===== Source data

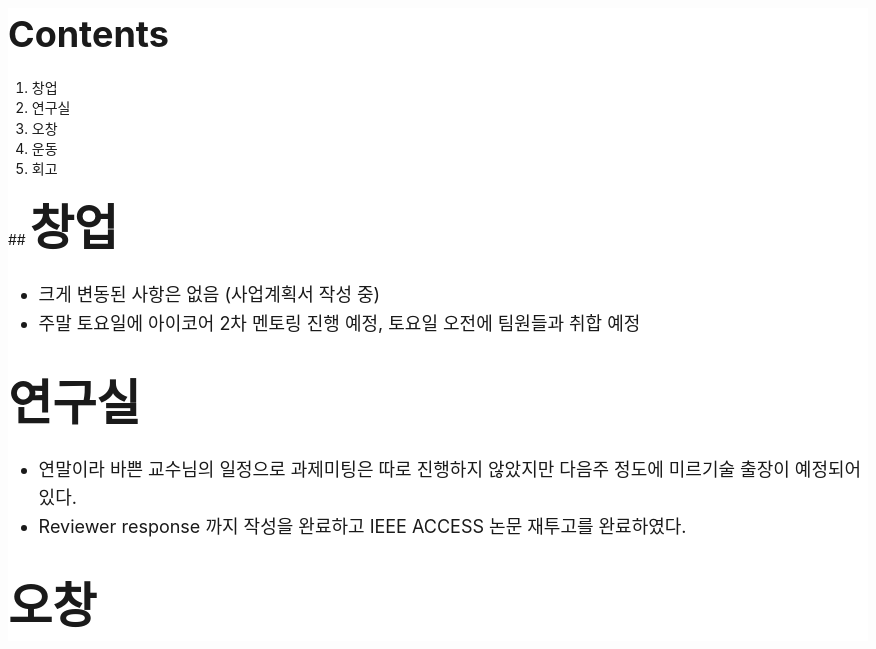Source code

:   <div style="width: 48%;">
    <h2><span style="font-size: 36px; font-weight: bold;">Contents</span></h2>
    <ol>
      <li>창업</li>
      <li>연구실</li>
      <li>오창</li>
      <li>운동</li>
      <li>회고</li>
    </ol>
  </div>

</div>
## <span style='font-size: 48px; font-weight: bold;'>창업</span>

<div style="font-size: 18px; line-height: 1.6;">
  <ul>
    <li>크게 변동된 사항은 없음 (사업계획서 작성 중)</li>
    <li>주말 토요일에 아이코어 2차 멘토링 진행 예정, 토요일 오전에 팀원들과 취합 예정</li>
  </ul>
</div>

## <span style='font-size: 48px; font-weight: bold;'>연구실</span>

<div style="font-size: 18px; line-height: 1.6;">
  <ul>
    <li>연말이라 바쁜 교수님의 일정으로 과제미팅은 따로 진행하지 않았지만 다음주 정도에 미르기술 출장이 예정되어있다.</li>
    <li>Reviewer response 까지 작성을 완료하고 IEEE ACCESS 논문 재투고를 완료하였다.</li>
  </ul>
</div>

## <span style='font-size: 48px; font-weight: bold;'>오창</span>
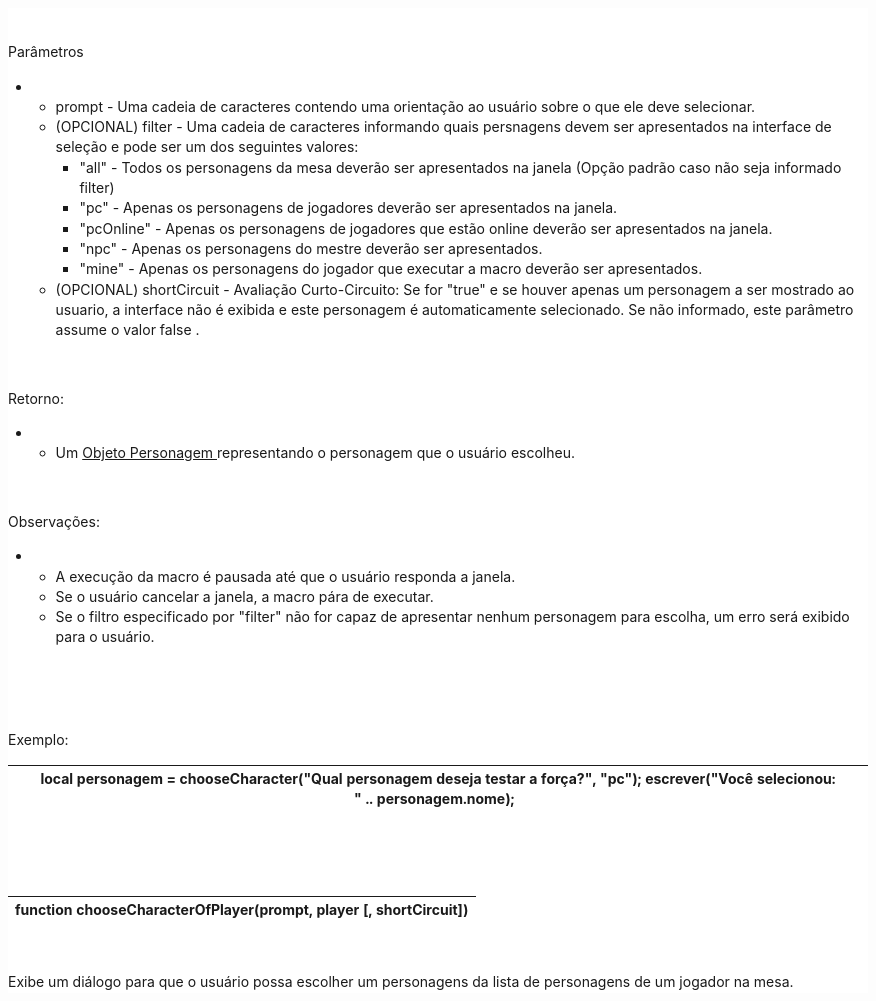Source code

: &nbsp;

Parâmetros

* &nbsp;
  * prompt - Uma cadeia de caracteres contendo uma orientação ao usuário sobre o que ele deve selecionar.
  * (OPCIONAL) filter - Uma cadeia de caracteres informando quais persnagens devem ser apresentados na interface de seleção e pode ser um dos seguintes valores:
    * "all" - Todos os personagens da mesa deverão ser apresentados na janela (Opção padrão caso não seja informado filter)
    * "pc" - Apenas os personagens de jogadores deverão ser apresentados na janela.
    * "pcOnline" - Apenas os personagens de jogadores que estão online deverão ser apresentados na janela.
    * "npc" - Apenas os personagens do mestre deverão ser apresentados.
    * "mine" - Apenas os personagens do jogador que executar a macro deverão ser apresentados.
  * (OPCIONAL) shortCircuit - Avaliação Curto-Circuito: Se for "true" e se houver apenas um personagem a ser mostrado ao usuario, a interface não é exibida e este personagem é automaticamente selecionado. Se não informado, este parâmetro assume o valor false .

&nbsp;

Retorno:

* &nbsp;
  * Um [Objeto Personagem ](<ObjetoPersonagem.md>)representando o personagem que o usuário escolheu.

&nbsp;

Observações:

* &nbsp;
  * A execução da macro é pausada até que o usuário responda a janela.
  * Se o usuário cancelar a janela, a macro pára de executar.
  * Se o filtro especificado por "filter" não for capaz de apresentar nenhum personagem para escolha, um erro será exibido para o usuário.

&nbsp;

&nbsp;

Exemplo:

| **local** personagem = chooseCharacter("Qual personagem deseja testar a força?", "pc"); escrever("Você selecionou: " .. personagem.nome); &nbsp; |
| --- |


&nbsp;

&nbsp;

| **function** chooseCharacterOfPlayer(prompt, player \[, shortCircuit\]) |
| --- |


&nbsp;

Exibe um diálogo para que o usuário possa escolher um personagens da lista de personagens de um jogador na mesa.
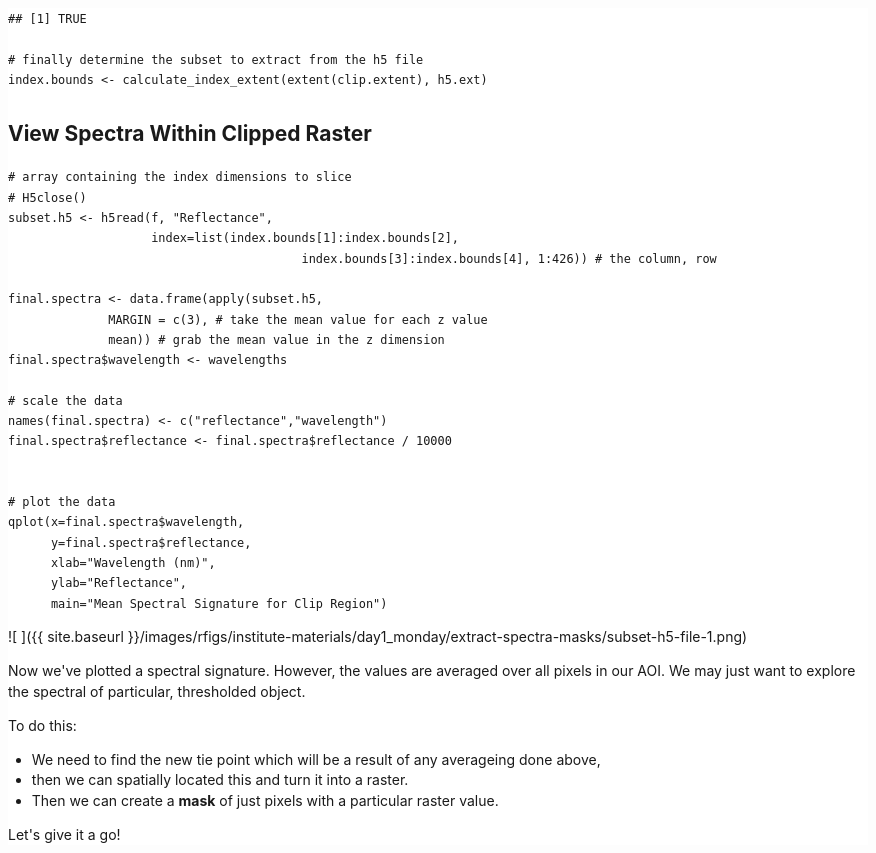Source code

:     ## [1] TRUE

    # finally determine the subset to extract from the h5 file
    index.bounds <- calculate_index_extent(extent(clip.extent), h5.ext)


## View Spectra Within Clipped Raster


    # array containing the index dimensions to slice
    # H5close()
    subset.h5 <- h5read(f, "Reflectance",
                        index=list(index.bounds[1]:index.bounds[2],
                        					 index.bounds[3]:index.bounds[4], 1:426)) # the column, row
    
    final.spectra <- data.frame(apply(subset.h5,
                  MARGIN = c(3), # take the mean value for each z value
                  mean)) # grab the mean value in the z dimension
    final.spectra$wavelength <- wavelengths
    
    # scale the data
    names(final.spectra) <- c("reflectance","wavelength")
    final.spectra$reflectance <- final.spectra$reflectance / 10000
    
    
    # plot the data
    qplot(x=final.spectra$wavelength,
          y=final.spectra$reflectance,
          xlab="Wavelength (nm)",
          ylab="Reflectance",
          main="Mean Spectral Signature for Clip Region")

![ ]({{ site.baseurl }}/images/rfigs/institute-materials/day1_monday/extract-spectra-masks/subset-h5-file-1.png)


Now we've plotted a spectral signature. However, the values are averaged over 
all pixels in our AOI. We may just want to explore the spectral of particular, 
thresholded object.

To do this:

* We need to find the new tie point which will be a result of any averageing 
done above,
* then we can spatially located this and turn it into a raster.
* Then we can create a **mask** of just pixels with a particular raster value.

Let's give it a go!
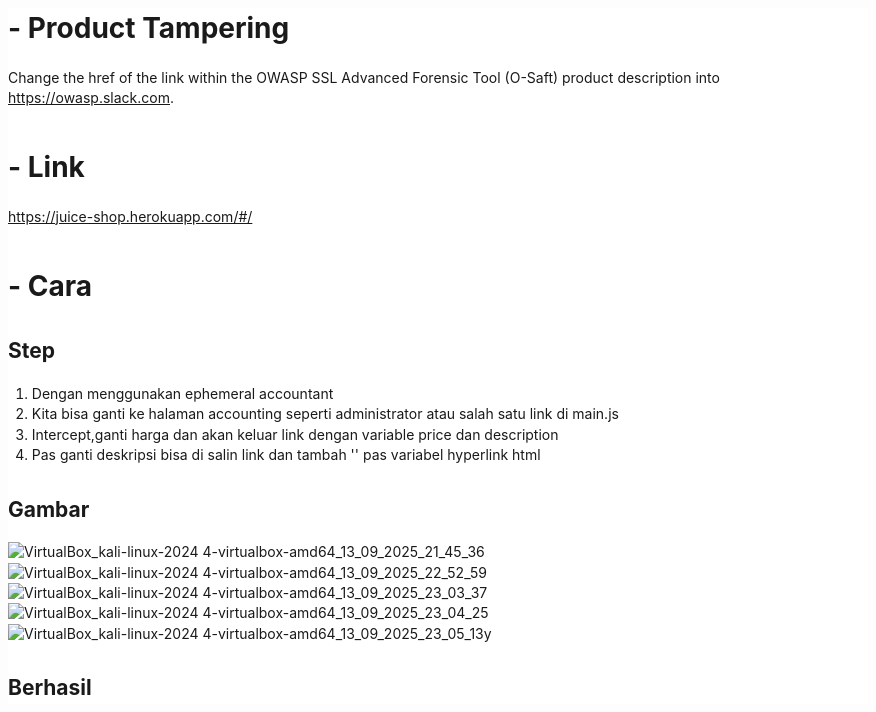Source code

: # - Product Tampering
Change the href of the link within the OWASP SSL Advanced Forensic Tool (O-Saft) product description into https://owasp.slack.com.

# - Link
https://juice-shop.herokuapp.com/#/

# - Cara

## Step
1. Dengan menggunakan ephemeral accountant
2. Kita bisa ganti ke halaman accounting seperti administrator atau salah satu link di main.js
3. Intercept,ganti harga dan akan keluar link dengan variable price dan description
4. Pas ganti deskripsi bisa di salin link dan tambah '\' pas variabel hyperlink html

## Gambar
<img width="2304" height="1276" alt="VirtualBox_kali-linux-2024 4-virtualbox-amd64_13_09_2025_21_45_36" src="https://github.com/user-attachments/assets/9d3c1db6-534d-42c7-a1ae-95abf05da141" />
<img width="2304" height="1276" alt="VirtualBox_kali-linux-2024 4-virtualbox-amd64_13_09_2025_22_52_59" src="https://github.com/user-attachments/assets/e6db21b1-6d2c-46af-9eb4-bd9dbdd02e34" />
<img width="2304" height="1276" alt="VirtualBox_kali-linux-2024 4-virtualbox-amd64_13_09_2025_23_03_37" src="https://github.com/user-attachments/assets/e2cd1a58-116f-4687-810e-b660fcc8e8ca" />
<img width="2304" height="1276" alt="VirtualBox_kali-linux-2024 4-virtualbox-amd64_13_09_2025_23_04_25" src="https://github.com/user-attachments/assets/ea0b3b23-0836-4369-b5e4-7971aa861217" />
<img width="2304" height="1276" alt="VirtualBox_kali-linux-2024 4-virtualbox-amd64_13_09_2025_23_05_13" src="https://github.com/user-attachments/assets/2f80dde2-863d-4589-a6a1-1a75e45c8d46" />y

## Berhasil
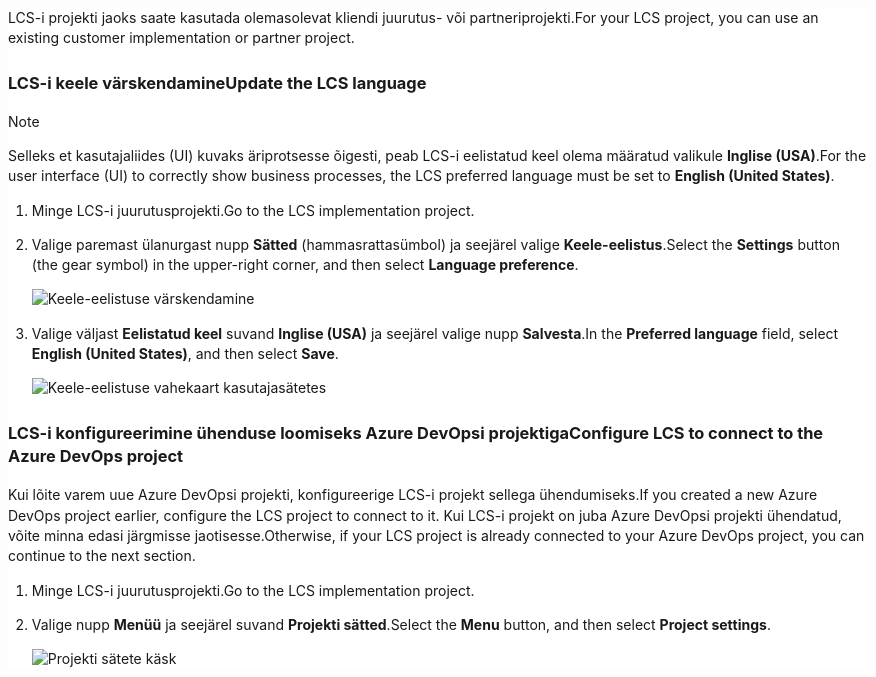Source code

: <span data-ttu-id="27ffb-173">LCS-i projekti jaoks saate kasutada olemasolevat kliendi juurutus- või partneriprojekti.</span><span class="sxs-lookup"><span data-stu-id="27ffb-173">For your LCS project, you can use an existing customer implementation or partner project.</span></span>

### <a name="update-the-lcs-language"></a><span data-ttu-id="27ffb-174">LCS-i keele värskendamine</span><span class="sxs-lookup"><span data-stu-id="27ffb-174">Update the LCS language</span></span>

> [!NOTE]
> <span data-ttu-id="27ffb-175">Selleks et kasutajaliides (UI) kuvaks äriprotsesse õigesti, peab LCS-i eelistatud keel olema määratud valikule **Inglise (USA)**.</span><span class="sxs-lookup"><span data-stu-id="27ffb-175">For the user interface (UI) to correctly show business processes, the LCS preferred language must be set to **English (United States)**.</span></span>

1. <span data-ttu-id="27ffb-176">Minge LCS-i juurutusprojekti.</span><span class="sxs-lookup"><span data-stu-id="27ffb-176">Go to the LCS implementation project.</span></span>
2. <span data-ttu-id="27ffb-177">Valige paremast ülanurgast nupp **Sätted** (hammasrattasümbol) ja seejärel valige **Keele-eelistus**.</span><span class="sxs-lookup"><span data-stu-id="27ffb-177">Select the **Settings** button (the gear symbol) in the upper-right corner, and then select **Language preference**.</span></span>

    ![Keele-eelistuse värskendamine](./media/setup_rsa_tool_09.png)

3. <span data-ttu-id="27ffb-179">Valige väljast **Eelistatud keel** suvand **Inglise (USA)** ja seejärel valige nupp **Salvesta**.</span><span class="sxs-lookup"><span data-stu-id="27ffb-179">In the **Preferred language** field, select **English (United States)**, and then select **Save**.</span></span>

    ![Keele-eelistuse vahekaart kasutajasätetes](./media/setup_rsa_tool_10.png)

### <a name="configure-lcs-to-connect-to-the-azure-devops-project"></a><span data-ttu-id="27ffb-181">LCS-i konfigureerimine ühenduse loomiseks Azure DevOpsi projektiga</span><span class="sxs-lookup"><span data-stu-id="27ffb-181">Configure LCS to connect to the Azure DevOps project</span></span>

<span data-ttu-id="27ffb-182">Kui lõite varem uue Azure DevOpsi projekti, konfigureerige LCS-i projekt sellega ühendumiseks.</span><span class="sxs-lookup"><span data-stu-id="27ffb-182">If you created a new Azure DevOps project earlier, configure the LCS project to connect to it.</span></span> <span data-ttu-id="27ffb-183">Kui LCS-i projekt on juba Azure DevOpsi projekti ühendatud, võite minna edasi järgmisse jaotisesse.</span><span class="sxs-lookup"><span data-stu-id="27ffb-183">Otherwise, if your LCS project is already connected to your Azure DevOps project, you can continue to the next section.</span></span>

1. <span data-ttu-id="27ffb-184">Minge LCS-i juurutusprojekti.</span><span class="sxs-lookup"><span data-stu-id="27ffb-184">Go to the LCS implementation project.</span></span>
2. <span data-ttu-id="27ffb-185">Valige nupp **Menüü** ja seejärel suvand **Projekti sätted**.</span><span class="sxs-lookup"><span data-stu-id="27ffb-185">Select the **Menu** button, and then select **Project settings**.</span></span>

    ![Projekti sätete käsk](./media/setup_rsa_tool_11.png)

==========

→ **What the task asks**
From the records above, pull every line that has the string "English" and copy it.

→ **Result below**
> <span data-ttu-id="27ffb-175">Selleks et kasutajaliides (UI) kuvaks äriprotsesse õigesti, peab LCS-i eelistatud keel olema määratud valikule **Inglise (USA)**.</span><span class="sxs-lookup"><span data-stu-id="27ffb-175">For the user interface (UI) to correctly show business processes, the LCS preferred language must be set to **English (United States)**.</span></span>
3. <span data-ttu-id="27ffb-179">Valige väljast **Eelistatud keel** suvand **Inglise (USA)** ja seejärel valige nupp **Salvesta**.</span><span class="sxs-lookup"><span data-stu-id="27ffb-179">In the **Preferred language** field, select **English (United States)**, and then select **Save**.</span></span>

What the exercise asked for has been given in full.